Jesus, having been scourged, stands there in a purple robe and crown of thorns. Pilate’s grand introduction is meant as mockery. The angry crowd is full of contempt for Jesus. And yet, this is a human being in which the image and likeness of God has not been lost. This is man as God always intended him to be-perfectly obedient and faithful to the covenant, no matter what the cost. In this gospel scene, Jesus is the only one with real human dignity. He is the New Adam, and Pilate’s announcement of "Here is the man!" heralds the beginning of a new humanity ...

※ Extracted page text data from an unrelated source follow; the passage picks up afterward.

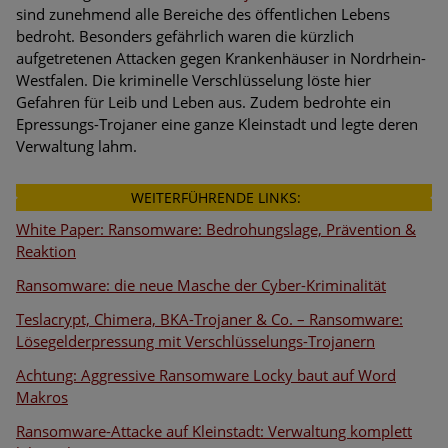
sind zunehmend alle Bereiche des öffentlichen Lebens
bedroht. Besonders gefährlich waren die kürzlich
aufgetretenen Attacken gegen Krankenhäuser in Nordrhein-
Westfalen. Die kriminelle Verschlüsselung löste hier
Gefahren für Leib und Leben aus. Zudem bedrohte ein
Epressungs-Trojaner eine ganze Kleinstadt und legte deren
Verwaltung lahm.
WEITERFÜHRENDE LINKS:
White Paper: Ransomware: Bedrohungslage, Prävention &
Reaktion
Ransomware: die neue Masche der Cyber-Kriminalität
Teslacrypt, Chimera, BKA-Trojaner & Co. – Ransomware:
Lösegelderpressung mit Verschlüsselungs-Trojanern
Achtung: Aggressive Ransomware Locky baut auf Word
Makros
Ransomware-Attacke auf Kleinstadt: Verwaltung komplett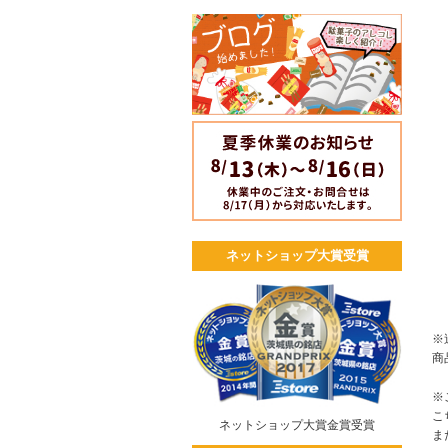
ネットショップ大賞受賞
※
商
※
こ
ネットショップ大賞金賞受賞
ま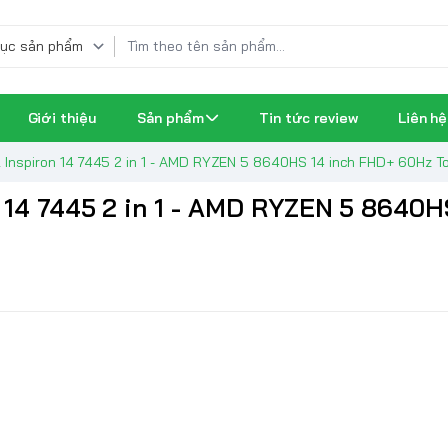
Giới thiệu
Sản phẩm
Tin tức review
Liên hệ
l Inspiron 14 7445 2 in 1 - AMD RYZEN 5 8640HS 14 inch FHD+ 60Hz T
n 14 7445 2 in 1 - AMD RYZEN 5 8640H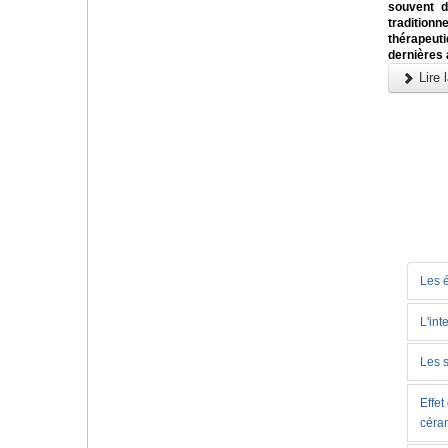
souvent di
traditionn
thérapeu
dernières
Lire l
Les 
L'int
Les s
Effet
céra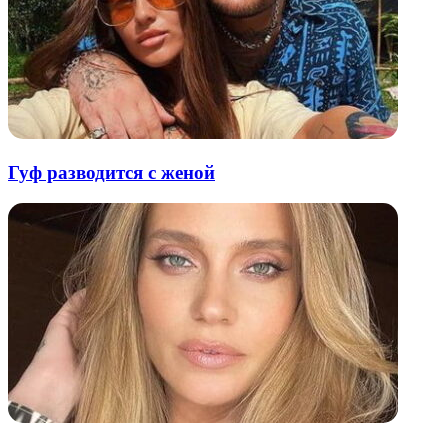
Гуф разводится с женой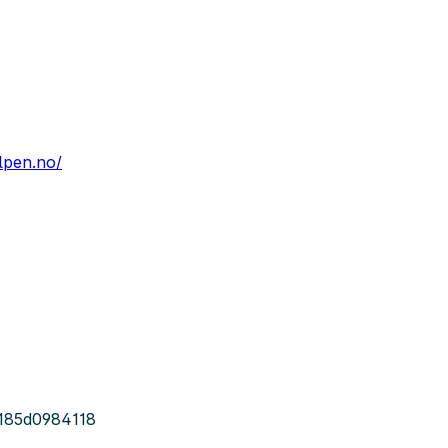
lpen.no/
f185d0984118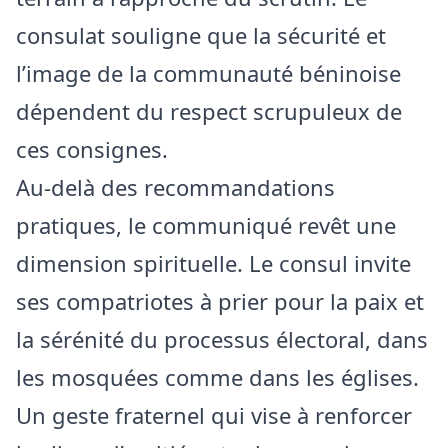
consulat souligne que la sécurité et
l’image de la communauté béninoise
dépendent du respect scrupuleux de
ces consignes.
Au-delà des recommandations
pratiques, le communiqué revêt une
dimension spirituelle. Le consul invite
ses compatriotes à prier pour la paix et
la sérénité du processus électoral, dans
les mosquées comme dans les églises.
Un geste fraternel qui vise à renforcer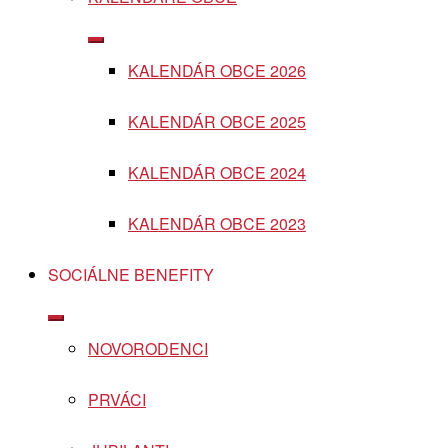
Show
sub
KALENDÁR OBCE 2026
menu
KALENDÁR OBCE 2025
KALENDÁR OBCE 2024
KALENDÁR OBCE 2023
SOCIÁLNE BENEFITY
Show
sub
NOVORODENCI
menu
PRVÁCI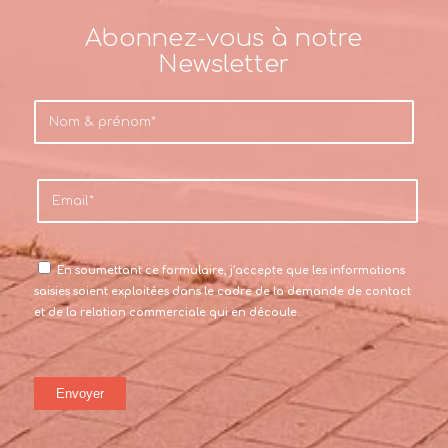
Abonnez-vous à notre
Newsletter
En soumettant ce formulaire, j’accepte que les informations
saisies soient exploitées dans le cadre de la demande de contact
et de la relation commerciale qui en découle.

Pathologists would tell us that a wound like this one, in its place on the body of one who died as Jesus died, would actually produce both blood and water. The Church has always recognized in this detail of Christ’s death a startlingly beautiful symbol of the birth of the Church. The water of baptism initiates believers into union with Christ; the blood of the Eucharist sustains them on their journey to God (see CCC 1225). In Scripture, the Church is frequently described as "the Bride" of Christ. The Lord refers to Himself as "the Bridegroom" (Mark 2:19), and heaven will be the marriage feast of the Lamb (see CCC 796). In Eden, as Adam slept, God opened his side to create Eve, his bride, a true helper for him and one with whom he would form a permanent union in body and spirit. As Jesus slept the sleep of death on the Cross, the wound in His side poured forth the sign of His Bride, the Church. Adam, tempted by the devil, did not protect his wife with his life, but "Christ loved the Church and gave Himself up for her, that He might sanctify her" (Eph. 5:25-26).